--- START ---
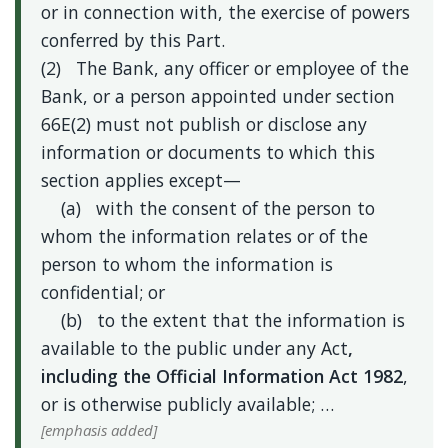
or in connection with, the exercise of powers
conferred by this Part.
(2) The Bank, any officer or employee of the
Bank, or a person appointed under section
66E(2) must not publish or disclose any
information or documents to which this
section applies except—
(a) with the consent of the person to
whom the information relates or of the
person to whom the information is
confidential; or
(b) to the extent that the information is
available to the public under any Act
,
including the Official Information Act 1982
,
or is otherwise publicly available; …
[emphasis added]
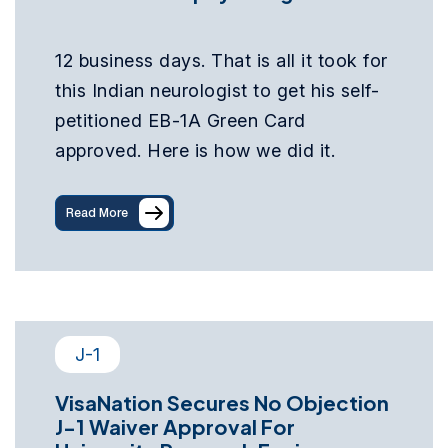
12 business days. That is all it took for
this Indian neurologist to get his self-
petitioned EB-1A Green Card
approved. Here is how we did it.
Read More
J-1
VisaNation Secures No Objection
J-1 Waiver Approval For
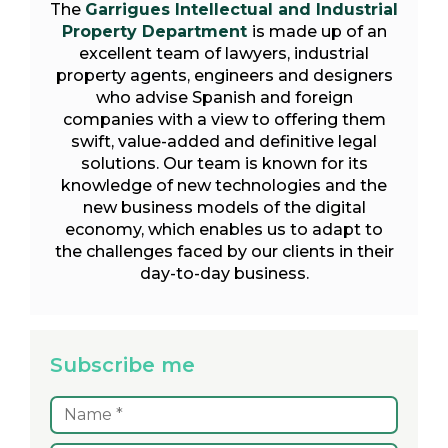
The
Garrigues Intellectual and Industrial
Property Department
is made up of an
excellent team of lawyers, industrial
property agents, engineers and designers
who advise Spanish and foreign
companies with a view to offering them
swift, value-added and definitive legal
solutions. Our team is known for its
knowledge of new technologies and the
new business models of the digital
economy, which enables us to adapt to
the challenges faced by our clients in their
day-to-day business.
Subscribe me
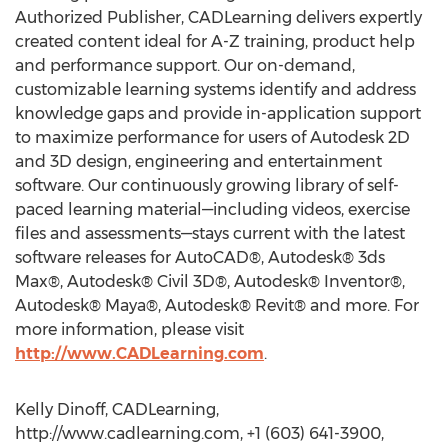
Authorized Publisher, CADLearning delivers expertly
created content ideal for A-Z training, product help
and performance support. Our on-demand,
customizable learning systems identify and address
knowledge gaps and provide in-application support
to maximize performance for users of Autodesk 2D
and 3D design, engineering and entertainment
software. Our continuously growing library of self-
paced learning material—including videos, exercise
files and assessments—stays current with the latest
software releases for AutoCAD®, Autodesk® 3ds
Max®, Autodesk® Civil 3D®, Autodesk® Inventor®,
Autodesk® Maya®, Autodesk® Revit® and more. For
more information, please visit
http://www.CADLearning.com
.
Kelly Dinoff, CADLearning,
http://www.cadlearning.com, +1 (603) 641-3900,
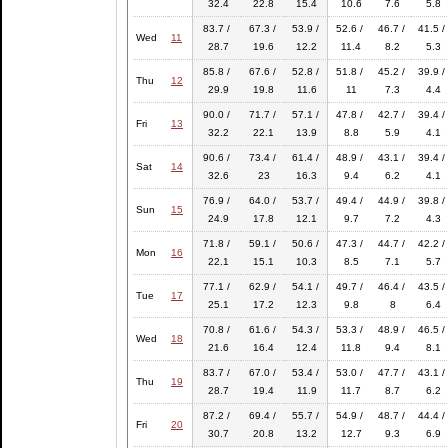
32.4
22.8
15.4
10.6
7.6
5.8
83.7 /
67.3 /
53.9 /
52.6 /
46.7 /
41.5 /
Wed
11
28.7
19.6
12.2
11.4
8.2
5.3
85.8 /
67.6 /
52.8 /
51.8 /
45.2 /
39.9 /
Thu
12
29.9
19.8
11.6
11
7.3
4.4
90.0 /
71.7 /
57.1 /
47.8 /
42.7 /
39.4 /
Fri
13
32.2
22.1
13.9
8.8
5.9
4.1
90.6 /
73.4 /
61.4 /
48.9 /
43.1 /
39.4 /
Sat
14
32.6
23
16.3
9.4
6.2
4.1
76.9 /
64.0 /
53.7 /
49.4 /
44.9 /
39.8 /
Sun
15
24.9
17.8
12.1
9.7
7.2
4.3
71.8 /
59.1 /
50.6 /
47.3 /
44.7 /
42.2 /
Mon
16
22.1
15.1
10.3
8.5
7.1
5.7
77.1 /
62.9 /
54.1 /
49.7 /
46.4 /
43.5 /
Tue
17
25.1
17.2
12.3
9.8
8
6.4
70.8 /
61.6 /
54.3 /
53.3 /
48.9 /
46.5 /
Wed
18
21.6
16.4
12.4
11.8
9.4
8.1
83.7 /
67.0 /
53.4 /
53.0 /
47.7 /
43.1 /
Thu
19
28.7
19.4
11.9
11.7
8.7
6.2
87.2 /
69.4 /
55.7 /
54.9 /
48.7 /
44.4 /
Fri
20
30.7
20.8
13.2
12.7
9.3
6.9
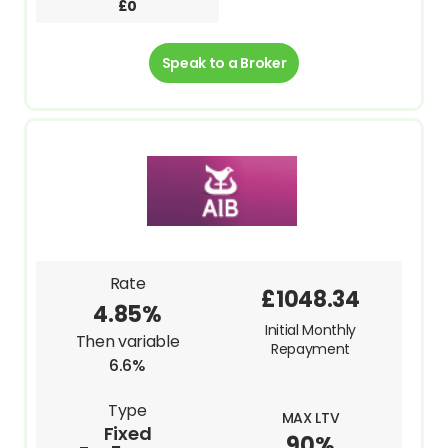
£0
Speak to a Broker
Rate
£1048.34
4.85%
Initial Monthly
Then variable
Repayment
6.6%
Type
MAX LTV
Fixed
90%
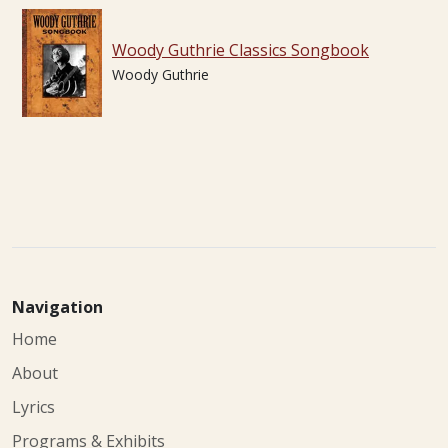
Woody Guthrie Classics Songbook
Woody Guthrie
Navigation
Home
About
Lyrics
Programs & Exhibits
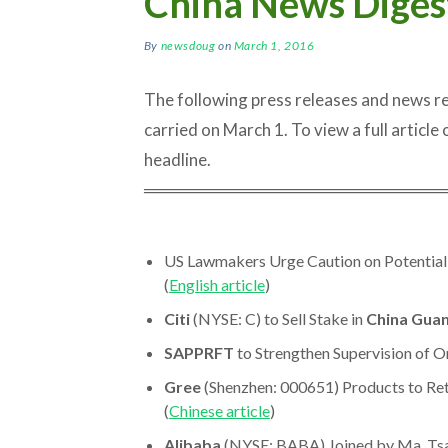
China News Diges
By
newsdoug
on
March 1, 2016
The following press releases and news 
carried on March 1. To view a full article o
headline.
═════════════════════════
US Lawmakers Urge Caution on Potential
(
English article
)
Citi
(NYSE: C) to Sell Stake in
China Gua
SAPPRFT
to Strengthen Supervision of On
Gree
(Shenzhen: 000651) Products to Re
(
Chinese article
)
Alibaba
(NYSE: BABA) Joined by Ma, Tsai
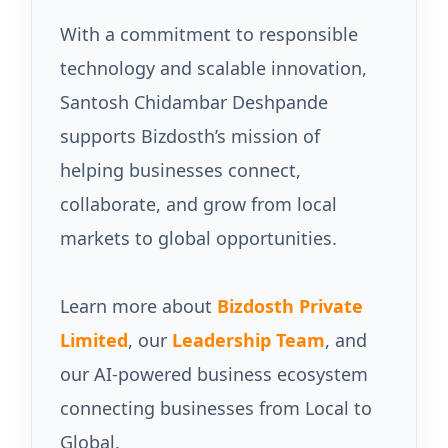
With a commitment to responsible
technology and scalable innovation,
Santosh Chidambar Deshpande
supports Bizdosth’s mission of
helping businesses connect,
collaborate, and grow from local
markets to global opportunities.
Learn more about
Bizdosth Private
Limited
, our
Leadership Team
, and
our AI-powered business ecosystem
connecting businesses from Local to
Global.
--- END ---
_WORK INSTRUCTIONS_
Retype the text of every entry above line for line, without changing anything, and leave out the pictures.

_EXERCISE OUTPUT_
or in connection with, the exercise of powers
conferred by this Part.
(2) The Bank, any officer or employee of the
Bank, or a person appointed under section
66E(2) must not publish or disclose any
information or documents to which this
section applies except—
(a) with the consent of the person to
whom the information relates or of the
person to whom the information is
confidential; or
(b) to the extent that the information is
available to the public under any Act
,
including the Official Information Act 1982
,
or is otherwise publicly available; …
[emphasis added]
12 business days. That is all it took for
this Indian neurologist to get his self-
petitioned EB-1A Green Card
approved. Here is how we did it.
Read More
J-1
VisaNation Secures No Objection
J-1 Waiver Approval For
The
Garrigues Intellectual and Industrial
Property Department
is made up of an
excellent team of lawyers, industrial
property agents, engineers and designers
who advise Spanish and foreign
companies with a view to offering them
swift, value-added and definitive legal
solutions. Our team is known for its
knowledge of new technologies and the
new business models of the digital
economy, which enables us to adapt to
the challenges faced by our clients in their
day-to-day business.
Subscribe me
Authorized Publisher, CADLearning delivers expertly
created content ideal for A-Z training, product help
and performance support. Our on-demand,
customizable learning systems identify and address
knowledge gaps and provide in-application support
to maximize performance for users of Autodesk 2D
and 3D design, engineering and entertainment
software. Our continuously growing library of self-
paced learning material—including videos, exercise
files and assessments—stays current with the latest
software releases for AutoCAD®, Autodesk® 3ds
Max®, Autodesk® Civil 3D®, Autodesk® Inventor®,
Autodesk® Maya®, Autodesk® Revit® and more. For
more information, please visit
http://www.CADLearning.com
.
Kelly Dinoff, CADLearning,
http://www.cadlearning.com, +1 (603) 641-3900,
32.4
22.8
15.4
10.6
7.6
5.8
83.7 /
67.3 /
53.9 /
52.6 /
46.7 /
41.5 /
Wed
11
28.7
19.6
12.2
11.4
8.2
5.3
85.8 /
67.6 /
52.8 /
51.8 /
45.2 /
39.9 /
Thu
12
29.9
19.8
11.6
11
7.3
4.4
90.0 /
71.7 /
57.1 /
47.8 /
42.7 /
39.4 /
Fri
13
32.2
22.1
13.9
8.8
5.9
4.1
90.6 /
73.4 /
61.4 /
48.9 /
43.1 /
39.4 /
Sat
14
32.6
23
16.3
9.4
6.2
4.1
76.9 /
64.0 /
53.7 /
49.4 /
44.9 /
39.8 /
Sun
15
24.9
17.8
12.1
9.7
7.2
4.3
71.8 /
59.1 /
50.6 /
47.3 /
44.7 /
42.2 /
Mon
16
22.1
15.1
10.3
8.5
7.1
5.7
77.1 /
62.9 /
54.1 /
49.7 /
46.4 /
43.5 /
Tue
17
25.1
17.2
12.3
9.8
8
6.4
70.8 /
61.6 /
54.3 /
53.3 /
48.9 /
46.5 /
Wed
18
21.6
16.4
12.4
11.8
9.4
8.1
83.7 /
67.0 /
53.4 /
53.0 /
47.7 /
43.1 /
Thu
19
28.7
19.4
11.9
11.7
8.7
6.2
87.2 /
69.4 /
55.7 /
54.9 /
48.7 /
44.4 /
Fri
20
30.7
20.8
13.2
12.7
9.3
6.9
£0
Speak to a Broker
Rate
£1048.34
4.85%
Initial Monthly
Then variable
Repayment
6.6%
Type
MAX LTV
Fixed
90%
Woody Guthrie Classics Songbook
Woody Guthrie
Navigation
Home
About
Lyrics
Programs & Exhibits
China News Diges
By
newsdoug
on
March 1, 2016
The following press releases and news 
carried on March 1. To view a full article o
headline.
═════════════════════════
US Lawmakers Urge Caution on Potential
(
English article
)
Citi
(NYSE: C) to Sell Stake in
China Gua
SAPPRFT
to Strengthen Supervision of On
Gree
(Shenzhen: 000651) Products to Re
(
Chinese article
)
Alibaba
(NYSE: BABA) Joined by Ma, Tsai
With a commitment to responsible
technology and scalable innovation,
Santosh Chidambar Deshpande
supports Bizdosth’s mission of
helping businesses connect,
collaborate, and grow from local
markets to global opportunities.
Learn more about
Bizdosth Private
Limited
, our
Leadership Team
, and
our AI-powered business ecosystem
connecting businesses from Local to
Global.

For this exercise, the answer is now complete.